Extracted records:
[Start of section]
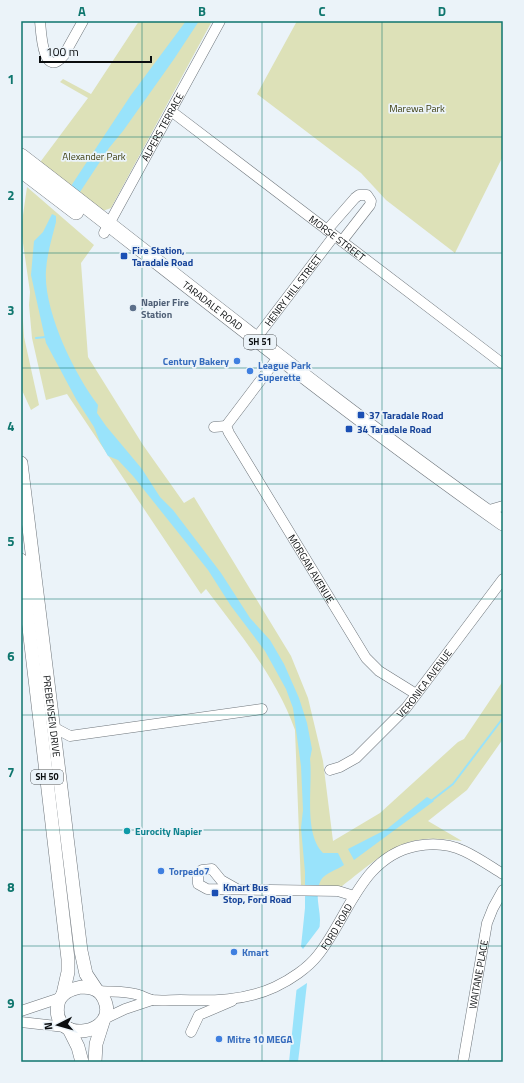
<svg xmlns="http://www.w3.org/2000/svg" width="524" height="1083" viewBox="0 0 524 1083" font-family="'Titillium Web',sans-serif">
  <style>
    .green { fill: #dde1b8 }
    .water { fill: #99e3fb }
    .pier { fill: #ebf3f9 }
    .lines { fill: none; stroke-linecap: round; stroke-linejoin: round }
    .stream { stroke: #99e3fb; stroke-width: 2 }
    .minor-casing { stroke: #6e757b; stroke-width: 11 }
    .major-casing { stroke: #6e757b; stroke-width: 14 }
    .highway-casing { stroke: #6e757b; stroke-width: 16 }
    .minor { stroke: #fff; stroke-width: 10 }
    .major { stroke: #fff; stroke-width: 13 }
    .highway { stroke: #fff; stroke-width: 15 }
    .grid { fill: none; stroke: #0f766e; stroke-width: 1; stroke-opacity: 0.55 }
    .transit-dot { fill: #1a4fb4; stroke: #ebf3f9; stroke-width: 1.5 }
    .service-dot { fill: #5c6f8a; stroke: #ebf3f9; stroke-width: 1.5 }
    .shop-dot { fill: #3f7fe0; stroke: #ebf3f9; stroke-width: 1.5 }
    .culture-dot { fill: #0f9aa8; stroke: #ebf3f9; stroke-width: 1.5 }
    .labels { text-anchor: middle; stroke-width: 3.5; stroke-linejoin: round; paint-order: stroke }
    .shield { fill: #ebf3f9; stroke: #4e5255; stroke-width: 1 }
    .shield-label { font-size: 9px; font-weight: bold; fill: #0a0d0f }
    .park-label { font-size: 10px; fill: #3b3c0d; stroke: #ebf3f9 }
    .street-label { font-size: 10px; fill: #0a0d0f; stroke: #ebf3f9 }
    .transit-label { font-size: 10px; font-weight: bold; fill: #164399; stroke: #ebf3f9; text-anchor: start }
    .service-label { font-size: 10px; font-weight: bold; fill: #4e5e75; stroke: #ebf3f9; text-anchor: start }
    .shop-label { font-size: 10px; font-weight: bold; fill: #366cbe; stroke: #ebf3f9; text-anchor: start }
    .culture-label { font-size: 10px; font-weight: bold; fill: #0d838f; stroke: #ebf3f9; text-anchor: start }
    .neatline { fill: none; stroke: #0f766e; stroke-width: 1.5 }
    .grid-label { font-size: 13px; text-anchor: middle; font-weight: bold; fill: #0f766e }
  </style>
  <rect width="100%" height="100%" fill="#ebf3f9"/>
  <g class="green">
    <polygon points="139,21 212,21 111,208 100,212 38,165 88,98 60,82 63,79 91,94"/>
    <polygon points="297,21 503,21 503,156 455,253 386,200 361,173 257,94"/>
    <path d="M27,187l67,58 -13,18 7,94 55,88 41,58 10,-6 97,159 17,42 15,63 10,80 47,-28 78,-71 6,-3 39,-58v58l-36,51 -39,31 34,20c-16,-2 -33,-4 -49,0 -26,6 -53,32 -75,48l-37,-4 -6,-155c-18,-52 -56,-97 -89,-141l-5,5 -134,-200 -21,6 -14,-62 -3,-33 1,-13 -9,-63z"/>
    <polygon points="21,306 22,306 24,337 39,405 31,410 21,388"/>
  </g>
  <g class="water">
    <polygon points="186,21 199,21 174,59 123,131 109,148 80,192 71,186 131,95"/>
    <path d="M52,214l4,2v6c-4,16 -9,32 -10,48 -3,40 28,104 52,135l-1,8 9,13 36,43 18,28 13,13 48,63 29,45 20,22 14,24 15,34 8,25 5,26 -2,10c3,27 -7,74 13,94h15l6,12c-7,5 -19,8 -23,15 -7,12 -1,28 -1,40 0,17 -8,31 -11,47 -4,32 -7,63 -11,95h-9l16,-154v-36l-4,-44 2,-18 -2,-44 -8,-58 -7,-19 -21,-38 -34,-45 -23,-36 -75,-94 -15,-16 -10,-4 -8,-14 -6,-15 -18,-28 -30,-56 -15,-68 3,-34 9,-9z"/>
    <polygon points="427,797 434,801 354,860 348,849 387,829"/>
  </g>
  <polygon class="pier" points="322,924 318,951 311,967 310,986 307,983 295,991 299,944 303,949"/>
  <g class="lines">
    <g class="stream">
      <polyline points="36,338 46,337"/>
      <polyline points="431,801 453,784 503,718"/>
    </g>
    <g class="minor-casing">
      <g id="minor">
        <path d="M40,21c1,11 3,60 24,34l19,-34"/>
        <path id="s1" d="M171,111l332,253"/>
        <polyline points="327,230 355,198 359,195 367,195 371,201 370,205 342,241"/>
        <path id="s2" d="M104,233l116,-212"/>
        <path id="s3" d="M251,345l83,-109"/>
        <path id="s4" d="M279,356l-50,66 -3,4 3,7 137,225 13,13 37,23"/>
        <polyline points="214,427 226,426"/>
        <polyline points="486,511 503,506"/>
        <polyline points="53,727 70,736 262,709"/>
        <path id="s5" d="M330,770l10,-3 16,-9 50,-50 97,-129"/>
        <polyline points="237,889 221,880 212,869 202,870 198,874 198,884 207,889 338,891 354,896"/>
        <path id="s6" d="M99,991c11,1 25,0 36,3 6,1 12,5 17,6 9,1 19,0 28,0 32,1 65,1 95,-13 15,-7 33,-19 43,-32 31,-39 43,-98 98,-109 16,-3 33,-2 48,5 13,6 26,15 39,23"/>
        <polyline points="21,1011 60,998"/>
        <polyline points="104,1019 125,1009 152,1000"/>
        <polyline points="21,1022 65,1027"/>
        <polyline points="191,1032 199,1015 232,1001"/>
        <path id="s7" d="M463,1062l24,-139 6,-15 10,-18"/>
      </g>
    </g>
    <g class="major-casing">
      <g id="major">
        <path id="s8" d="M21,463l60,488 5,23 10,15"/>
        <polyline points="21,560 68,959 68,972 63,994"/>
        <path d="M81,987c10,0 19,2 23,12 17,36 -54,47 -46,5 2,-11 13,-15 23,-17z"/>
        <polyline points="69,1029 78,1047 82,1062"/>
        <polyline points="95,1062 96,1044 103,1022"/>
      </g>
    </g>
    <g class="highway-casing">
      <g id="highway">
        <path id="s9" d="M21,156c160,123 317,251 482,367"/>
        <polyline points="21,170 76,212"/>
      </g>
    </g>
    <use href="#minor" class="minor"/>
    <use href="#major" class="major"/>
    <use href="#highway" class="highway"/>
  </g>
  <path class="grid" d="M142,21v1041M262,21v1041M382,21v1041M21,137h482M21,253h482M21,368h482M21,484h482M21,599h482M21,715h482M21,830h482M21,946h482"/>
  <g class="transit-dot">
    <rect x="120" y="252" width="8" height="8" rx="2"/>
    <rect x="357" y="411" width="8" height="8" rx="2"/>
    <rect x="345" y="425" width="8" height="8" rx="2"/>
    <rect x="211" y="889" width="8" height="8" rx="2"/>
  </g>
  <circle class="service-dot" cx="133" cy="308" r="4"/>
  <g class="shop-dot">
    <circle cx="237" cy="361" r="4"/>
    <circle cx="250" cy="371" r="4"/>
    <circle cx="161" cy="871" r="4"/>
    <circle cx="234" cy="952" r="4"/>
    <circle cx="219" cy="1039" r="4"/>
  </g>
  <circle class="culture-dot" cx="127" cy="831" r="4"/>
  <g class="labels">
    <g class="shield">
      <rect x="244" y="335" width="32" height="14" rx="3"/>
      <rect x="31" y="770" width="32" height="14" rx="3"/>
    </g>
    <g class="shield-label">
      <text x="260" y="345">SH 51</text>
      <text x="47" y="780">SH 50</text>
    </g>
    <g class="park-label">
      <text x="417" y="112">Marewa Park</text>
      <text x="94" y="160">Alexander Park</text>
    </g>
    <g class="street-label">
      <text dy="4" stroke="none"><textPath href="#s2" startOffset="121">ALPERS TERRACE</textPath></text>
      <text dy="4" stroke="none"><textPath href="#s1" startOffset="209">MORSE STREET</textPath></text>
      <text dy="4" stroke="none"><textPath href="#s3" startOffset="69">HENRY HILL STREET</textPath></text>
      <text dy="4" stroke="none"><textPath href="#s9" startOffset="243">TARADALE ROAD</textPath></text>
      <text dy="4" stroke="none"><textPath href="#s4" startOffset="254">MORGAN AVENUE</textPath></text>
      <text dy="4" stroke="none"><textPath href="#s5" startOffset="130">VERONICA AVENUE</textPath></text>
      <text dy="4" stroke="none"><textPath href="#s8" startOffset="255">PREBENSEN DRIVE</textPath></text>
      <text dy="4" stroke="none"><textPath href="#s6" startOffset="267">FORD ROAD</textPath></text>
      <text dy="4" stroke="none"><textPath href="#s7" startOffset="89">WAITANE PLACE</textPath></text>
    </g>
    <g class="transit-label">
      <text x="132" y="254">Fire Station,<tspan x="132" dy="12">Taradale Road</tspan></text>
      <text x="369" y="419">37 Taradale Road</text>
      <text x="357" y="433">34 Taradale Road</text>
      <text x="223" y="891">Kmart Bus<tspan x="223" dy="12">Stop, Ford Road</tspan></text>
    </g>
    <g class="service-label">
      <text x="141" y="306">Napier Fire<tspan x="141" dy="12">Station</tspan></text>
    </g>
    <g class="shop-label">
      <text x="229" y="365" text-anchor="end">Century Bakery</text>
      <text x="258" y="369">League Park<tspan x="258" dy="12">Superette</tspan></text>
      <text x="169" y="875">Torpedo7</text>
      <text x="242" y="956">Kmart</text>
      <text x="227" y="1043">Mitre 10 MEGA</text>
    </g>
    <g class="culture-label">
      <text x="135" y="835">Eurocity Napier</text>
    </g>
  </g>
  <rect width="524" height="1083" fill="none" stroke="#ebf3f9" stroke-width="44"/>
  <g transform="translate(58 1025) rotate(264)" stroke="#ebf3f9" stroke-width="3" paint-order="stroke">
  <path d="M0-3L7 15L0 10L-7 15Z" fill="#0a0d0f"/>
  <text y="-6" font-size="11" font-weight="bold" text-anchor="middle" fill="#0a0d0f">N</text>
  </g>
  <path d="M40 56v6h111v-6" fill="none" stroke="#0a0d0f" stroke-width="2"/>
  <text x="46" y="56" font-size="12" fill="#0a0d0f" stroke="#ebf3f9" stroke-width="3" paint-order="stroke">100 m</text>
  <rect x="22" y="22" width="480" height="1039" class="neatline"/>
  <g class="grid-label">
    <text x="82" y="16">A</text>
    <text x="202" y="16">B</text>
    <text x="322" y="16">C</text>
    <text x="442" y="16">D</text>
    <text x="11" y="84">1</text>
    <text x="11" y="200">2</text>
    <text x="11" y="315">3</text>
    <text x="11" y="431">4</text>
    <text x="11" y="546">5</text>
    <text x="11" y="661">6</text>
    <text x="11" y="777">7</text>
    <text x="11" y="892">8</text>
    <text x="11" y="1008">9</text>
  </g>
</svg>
[End of section]
Report how many lines of the preceding records include "neatline". Output the number only.

2